Beyond the context of securities enforcement actions and SEC investigations, the criteria in the SEC’s Report and Commission Statement are a blueprint for corporations on the questions they will likely face by a government enforcement office. Most corporations have established formal compliance programs, codes of conduct and best practices. A management recognition of the value of early detection, remediation and cooperation in appropriate cases is an important component of any such program. Indeed, several government agencies such as the Tax and Antitrust Divisions of the Department of Justice have created amnesty policies designed to reward corporations that self-disclose wrongdoing with reduced charges, and in certain situations outright relief from corporate liability, for the reported violations. Corporate strategy and long-term focus with these ingredients in mind can often be the best approach for companies when they discover wrongdoing.

Endnotes

1. Speech by SEC Chairman Harvey L. Pitt, Remarks Before the AICPA Governing Council (October 22, 2001).

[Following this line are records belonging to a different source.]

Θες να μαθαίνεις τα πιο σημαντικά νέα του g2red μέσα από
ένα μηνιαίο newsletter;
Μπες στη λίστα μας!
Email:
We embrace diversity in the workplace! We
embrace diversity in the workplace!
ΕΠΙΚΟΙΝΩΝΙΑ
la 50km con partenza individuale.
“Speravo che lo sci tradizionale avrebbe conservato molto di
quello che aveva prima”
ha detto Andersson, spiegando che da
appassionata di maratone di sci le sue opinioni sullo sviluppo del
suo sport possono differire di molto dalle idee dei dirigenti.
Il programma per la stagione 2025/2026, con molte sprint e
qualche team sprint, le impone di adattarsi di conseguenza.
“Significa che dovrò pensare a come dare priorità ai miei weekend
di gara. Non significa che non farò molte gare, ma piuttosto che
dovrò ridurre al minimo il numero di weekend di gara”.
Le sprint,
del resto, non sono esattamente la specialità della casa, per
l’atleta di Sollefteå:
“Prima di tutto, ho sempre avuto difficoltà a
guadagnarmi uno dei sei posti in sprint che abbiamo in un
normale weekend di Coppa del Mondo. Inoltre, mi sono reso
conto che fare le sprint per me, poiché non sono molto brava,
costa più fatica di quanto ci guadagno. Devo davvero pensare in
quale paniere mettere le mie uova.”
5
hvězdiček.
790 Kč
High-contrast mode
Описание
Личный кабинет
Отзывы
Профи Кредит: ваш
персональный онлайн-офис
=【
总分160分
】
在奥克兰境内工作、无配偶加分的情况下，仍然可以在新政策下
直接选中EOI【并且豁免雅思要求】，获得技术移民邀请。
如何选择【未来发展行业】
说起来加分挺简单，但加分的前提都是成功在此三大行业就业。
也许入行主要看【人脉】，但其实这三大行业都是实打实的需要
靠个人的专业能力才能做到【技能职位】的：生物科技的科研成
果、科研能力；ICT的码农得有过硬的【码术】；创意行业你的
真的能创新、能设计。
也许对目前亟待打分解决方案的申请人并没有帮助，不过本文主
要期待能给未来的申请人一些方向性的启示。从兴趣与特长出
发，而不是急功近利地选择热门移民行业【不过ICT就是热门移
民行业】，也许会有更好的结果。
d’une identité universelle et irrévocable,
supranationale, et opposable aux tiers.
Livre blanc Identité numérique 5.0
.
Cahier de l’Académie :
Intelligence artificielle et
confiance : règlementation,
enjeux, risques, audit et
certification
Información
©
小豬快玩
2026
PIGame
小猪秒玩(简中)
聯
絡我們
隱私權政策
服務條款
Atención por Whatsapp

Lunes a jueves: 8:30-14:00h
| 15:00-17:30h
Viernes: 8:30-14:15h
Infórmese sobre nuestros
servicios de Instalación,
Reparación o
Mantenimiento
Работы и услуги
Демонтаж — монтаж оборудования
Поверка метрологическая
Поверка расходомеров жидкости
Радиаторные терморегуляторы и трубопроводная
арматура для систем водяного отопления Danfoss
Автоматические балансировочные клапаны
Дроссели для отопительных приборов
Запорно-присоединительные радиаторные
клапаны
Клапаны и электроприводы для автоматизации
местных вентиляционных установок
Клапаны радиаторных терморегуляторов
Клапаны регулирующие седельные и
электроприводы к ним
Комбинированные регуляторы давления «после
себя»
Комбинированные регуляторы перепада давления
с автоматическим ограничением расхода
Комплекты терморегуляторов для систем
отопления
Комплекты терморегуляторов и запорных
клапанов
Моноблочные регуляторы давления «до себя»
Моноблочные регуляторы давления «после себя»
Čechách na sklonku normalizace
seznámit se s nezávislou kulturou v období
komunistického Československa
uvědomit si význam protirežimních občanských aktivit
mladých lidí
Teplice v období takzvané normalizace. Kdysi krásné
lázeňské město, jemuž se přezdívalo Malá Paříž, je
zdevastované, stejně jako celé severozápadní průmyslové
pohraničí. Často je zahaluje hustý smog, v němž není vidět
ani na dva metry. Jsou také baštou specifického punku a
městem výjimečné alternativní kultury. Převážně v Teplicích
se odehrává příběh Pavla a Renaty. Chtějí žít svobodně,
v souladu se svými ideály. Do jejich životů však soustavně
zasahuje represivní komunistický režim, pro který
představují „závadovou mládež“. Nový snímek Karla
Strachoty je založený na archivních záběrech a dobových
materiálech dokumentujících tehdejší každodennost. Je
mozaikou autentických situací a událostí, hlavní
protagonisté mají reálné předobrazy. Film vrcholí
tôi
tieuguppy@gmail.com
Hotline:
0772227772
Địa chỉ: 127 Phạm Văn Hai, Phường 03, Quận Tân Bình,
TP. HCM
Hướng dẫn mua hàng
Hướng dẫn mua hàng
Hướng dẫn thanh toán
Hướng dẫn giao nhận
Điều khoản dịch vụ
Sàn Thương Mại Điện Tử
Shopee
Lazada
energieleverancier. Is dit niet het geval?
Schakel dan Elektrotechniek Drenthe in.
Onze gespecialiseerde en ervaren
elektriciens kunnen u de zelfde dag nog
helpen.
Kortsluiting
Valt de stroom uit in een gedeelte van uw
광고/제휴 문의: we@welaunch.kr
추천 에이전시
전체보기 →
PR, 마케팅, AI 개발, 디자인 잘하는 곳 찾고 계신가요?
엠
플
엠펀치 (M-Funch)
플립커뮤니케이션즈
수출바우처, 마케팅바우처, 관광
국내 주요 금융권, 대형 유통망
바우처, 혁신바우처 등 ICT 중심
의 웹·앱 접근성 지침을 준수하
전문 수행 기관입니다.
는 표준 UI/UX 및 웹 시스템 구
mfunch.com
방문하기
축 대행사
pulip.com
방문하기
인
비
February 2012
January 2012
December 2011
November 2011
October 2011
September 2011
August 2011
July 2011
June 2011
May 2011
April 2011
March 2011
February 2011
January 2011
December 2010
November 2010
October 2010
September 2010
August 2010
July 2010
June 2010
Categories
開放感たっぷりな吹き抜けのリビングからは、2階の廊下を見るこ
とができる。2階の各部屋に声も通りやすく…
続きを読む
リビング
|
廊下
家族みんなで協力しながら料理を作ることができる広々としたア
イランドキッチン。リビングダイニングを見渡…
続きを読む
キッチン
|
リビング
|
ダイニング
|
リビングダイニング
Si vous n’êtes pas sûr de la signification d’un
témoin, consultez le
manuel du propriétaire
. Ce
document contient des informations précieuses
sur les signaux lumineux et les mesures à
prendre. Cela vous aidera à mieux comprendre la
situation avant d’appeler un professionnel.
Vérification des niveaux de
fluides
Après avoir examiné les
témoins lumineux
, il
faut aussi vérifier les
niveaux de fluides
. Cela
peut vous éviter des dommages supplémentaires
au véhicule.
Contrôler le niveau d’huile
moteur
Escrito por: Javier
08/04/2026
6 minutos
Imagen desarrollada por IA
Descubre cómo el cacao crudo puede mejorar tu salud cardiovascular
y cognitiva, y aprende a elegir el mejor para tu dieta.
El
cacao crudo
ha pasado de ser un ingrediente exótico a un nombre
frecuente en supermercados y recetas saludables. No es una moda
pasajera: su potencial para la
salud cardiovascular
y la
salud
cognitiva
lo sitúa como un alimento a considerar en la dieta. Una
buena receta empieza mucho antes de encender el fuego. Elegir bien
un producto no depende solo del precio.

2. Speech by SEC Commissioner Isaac C. Hunt, Jr., Accountants as Gatekeepers – Adding Security and Value to the Financial Reporting System (October 26, 2001).
3. Speech by Lori A. Richards, Compliance Professionals Play Proactive Defense (October 18, 2001).
4. Michael Schroeder, “SEC List of Accounting-Fraud Probe Grows,” The Wall Street Journal, Front Page (July 6, 2001) (reporting on SEC officials’ statements that it had 260 accounting investigations under way, a major increase from recent years).